**** INPUT RECORDS

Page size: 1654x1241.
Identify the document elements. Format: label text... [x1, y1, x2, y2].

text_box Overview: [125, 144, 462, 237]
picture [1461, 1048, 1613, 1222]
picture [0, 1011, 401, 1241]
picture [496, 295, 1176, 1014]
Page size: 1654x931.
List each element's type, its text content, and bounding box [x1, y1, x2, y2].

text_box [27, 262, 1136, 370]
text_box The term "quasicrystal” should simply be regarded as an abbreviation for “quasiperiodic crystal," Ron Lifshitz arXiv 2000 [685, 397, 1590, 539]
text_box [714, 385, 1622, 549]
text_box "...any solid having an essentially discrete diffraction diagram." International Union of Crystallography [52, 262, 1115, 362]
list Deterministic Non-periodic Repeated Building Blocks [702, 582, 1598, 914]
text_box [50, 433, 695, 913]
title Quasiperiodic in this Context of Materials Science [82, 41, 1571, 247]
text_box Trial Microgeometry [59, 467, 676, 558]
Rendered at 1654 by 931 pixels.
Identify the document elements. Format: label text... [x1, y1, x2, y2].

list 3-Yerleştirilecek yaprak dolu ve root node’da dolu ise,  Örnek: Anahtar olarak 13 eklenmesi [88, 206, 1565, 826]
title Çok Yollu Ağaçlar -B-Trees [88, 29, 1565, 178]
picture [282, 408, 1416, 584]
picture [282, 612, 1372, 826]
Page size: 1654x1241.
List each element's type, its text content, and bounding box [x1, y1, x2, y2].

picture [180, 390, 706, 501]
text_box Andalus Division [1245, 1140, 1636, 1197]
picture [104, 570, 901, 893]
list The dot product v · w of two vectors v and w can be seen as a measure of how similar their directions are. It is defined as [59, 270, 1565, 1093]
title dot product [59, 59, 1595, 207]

********

- [TASK GOAL]
Retype all of the lines above verbatim, keeping their order, spacing, and punctuation unchanged.

- [TASK RESPONSE]
Page size: 1654x1241.
Identify the document elements. Format: label text... [x1, y1, x2, y2].

text_box Overview: [125, 144, 462, 237]
picture [1461, 1048, 1613, 1222]
picture [0, 1011, 401, 1241]
picture [496, 295, 1176, 1014]
Page size: 1654x931.
List each element's type, its text content, and bounding box [x1, y1, x2, y2].

text_box [27, 262, 1136, 370]
text_box The term "quasicrystal” should simply be regarded as an abbreviation for “quasiperiodic crystal," Ron Lifshitz arXiv 2000 [685, 397, 1590, 539]
text_box [714, 385, 1622, 549]
text_box "...any solid having an essentially discrete diffraction diagram." International Union of Crystallography [52, 262, 1115, 362]
list Deterministic Non-periodic Repeated Building Blocks [702, 582, 1598, 914]
text_box [50, 433, 695, 913]
title Quasiperiodic in this Context of Materials Science [82, 41, 1571, 247]
text_box Trial Microgeometry [59, 467, 676, 558]
Rendered at 1654 by 931 pixels.
Identify the document elements. Format: label text... [x1, y1, x2, y2].

list 3-Yerleştirilecek yaprak dolu ve root node’da dolu ise,  Örnek: Anahtar olarak 13 eklenmesi [88, 206, 1565, 826]
title Çok Yollu Ağaçlar -B-Trees [88, 29, 1565, 178]
picture [282, 408, 1416, 584]
picture [282, 612, 1372, 826]
Page size: 1654x1241.
List each element's type, its text content, and bounding box [x1, y1, x2, y2].

picture [180, 390, 706, 501]
text_box Andalus Division [1245, 1140, 1636, 1197]
picture [104, 570, 901, 893]
list The dot product v · w of two vectors v and w can be seen as a measure of how similar their directions are. It is defined as [59, 270, 1565, 1093]
title dot product [59, 59, 1595, 207]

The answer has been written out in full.